Reasons for this question come, at least partially, from environment confusion. Here are some of the different approaches in a reprex.
Data
my_df <-
data.frame(
matrix(
c(
"V9G","Blue",
NA,"Red",
"J4C","White",
NA,"Brown",
"F7B","Orange",
"G3V","Green"
),
nrow = 6,
ncol = 2,
byrow = TRUE,
dimnames = list(NULL,
c("color_code", "color"))
),
stringsAsFactors = FALSE
)
Packages
library(collapse)
library(dplyr)
library(stringr)
library(glue)
Functional Programming in base R (non-standard evaluation)

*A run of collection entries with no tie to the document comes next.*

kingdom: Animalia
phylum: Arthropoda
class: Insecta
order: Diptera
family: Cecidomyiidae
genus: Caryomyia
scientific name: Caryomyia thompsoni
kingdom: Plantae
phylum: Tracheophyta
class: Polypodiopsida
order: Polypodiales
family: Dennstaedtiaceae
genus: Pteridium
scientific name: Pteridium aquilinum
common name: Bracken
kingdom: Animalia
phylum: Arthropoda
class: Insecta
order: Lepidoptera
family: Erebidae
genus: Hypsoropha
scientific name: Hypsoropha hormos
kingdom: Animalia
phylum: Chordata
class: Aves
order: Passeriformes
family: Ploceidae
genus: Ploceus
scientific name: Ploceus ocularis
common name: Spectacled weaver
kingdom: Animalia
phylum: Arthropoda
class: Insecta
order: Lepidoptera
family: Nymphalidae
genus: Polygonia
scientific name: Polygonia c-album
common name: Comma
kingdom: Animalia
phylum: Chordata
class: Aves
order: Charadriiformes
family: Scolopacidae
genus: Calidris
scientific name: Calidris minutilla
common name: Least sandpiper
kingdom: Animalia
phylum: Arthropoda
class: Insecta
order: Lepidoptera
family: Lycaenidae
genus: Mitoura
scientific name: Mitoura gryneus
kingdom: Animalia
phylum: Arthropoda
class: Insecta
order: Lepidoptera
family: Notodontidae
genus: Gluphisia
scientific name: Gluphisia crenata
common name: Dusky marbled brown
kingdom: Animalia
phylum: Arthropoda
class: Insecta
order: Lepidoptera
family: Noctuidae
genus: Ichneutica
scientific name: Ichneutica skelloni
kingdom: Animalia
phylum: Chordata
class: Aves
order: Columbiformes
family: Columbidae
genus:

with a quoted column name:
my_func <- function(df, col) {
col_char_ref <- as.character(substitute(col)) #Use as.character(substitute()) to refer to a quoted column name
df %>%
collapse::na_omit(cols = col_char_ref)
}
my_func(my_df, color_code)
#Should generate output below
my_df %>%
collapse::na_omit(cols = "color_code")
and with a non-quoted column name:
my_func <- my_func <- function(df, col){
df <- df # This makes sure "df" is available inside the function environment where we evaluate the ftransform expression
eval(substitute(collapse::ftransform(df, count = stringr::str_length(col)))) # Wrap the function to be evaluated in eval(substitute())
}
my_func(my_df, color)
#Should generate output below
my_df %>%
collapse::ftransform(count = stringr::str_length(color))
Functional programming in dplyr (non-standard evaluation)
with a quoted column name using glue and dplyr functions:
my_func <- function(df, col1, col2) {
df %>%
mutate(description := glue("color code: {pull(., {{col1}})}; color: {pull(., {{col2}})}"))
}
my_func(my_df, color_code, color)
#Should generate output below
my_df %>%
mutate(description = glue("color code: {color_code}; color: {color}"))
or with a quoted column name using a C language wrapper function:
my_func <- function(df, col1, col2) {
df %>%
mutate(description := sprintf("color code: %s; color: %s", {{col1}}, {{col2}}))
}
my_func(my_df, color_code, color)
#Should generate output below
my_df %>%
mutate(description = glue("color code: {color_code}; color: {color}"))
and with a non-quoted column name:
my_func <- function(df, col){
df %>%
dplyr::mutate(count = stringr::str_length({{ col }}))
}
my_func(my_df, color)
#Should generate output below
my_df %>%
dplyr::mutate(count = stringr::str_length(color))
Correcting error-producing code
The following code that produces an error provides a motivation for the two examples below:
my_func <- function(df, col){
df <- df
df %>%
collapse::na_omit(cols = as.character(substitute(col))) %>%
eval(substitute(collapse::ftransform(description = stringr::str_length(col))))
}
my_func(my_df, color_code)
#Error in ckmatch(cols, nam) : Unknown columns: col
The examples below are alternatives that do not produce errors.
Functional Programming in base R (standard evaluation - requires column to be passed as character string in function)
library(pkgcond)
my_func <- function(df, col) {
if (!is.character(substitute(col)))
pkgcond::pkg_error("col must be a quoted string") #if users aren't used to quoted strings as inputs to a function
df <- na_omit(df, cols = col)
df$count <- stringr::str_length(.subset2(df, col))
df
}
my_func(my_df, "color_code")
#Should generate output below
my_df %>%
na_omit(cols = "color_code") %>%
ftransform(description = stringr::str_length("color_code"))
Functional Programming in base R ("combination" of standard evaluation and non-standard evaluation)
my_func <- function(df, col){
df <- df
df <- collapse::na_omit(df, cols = as.character(substitute(col))) # Unlike the code with the error, the function is not piped (using %>%)
eval(substitute(collapse::ftransform(df, description = stringr::str_length(col))))
}
my_func(my_df, color_code)
#Should generate output below
my_df %>%
na_omit(cols = "color_code") %>%
ftransform(description = stringr::str_length("color_code"))
More complex examples using the collapse package can be referenced at this link.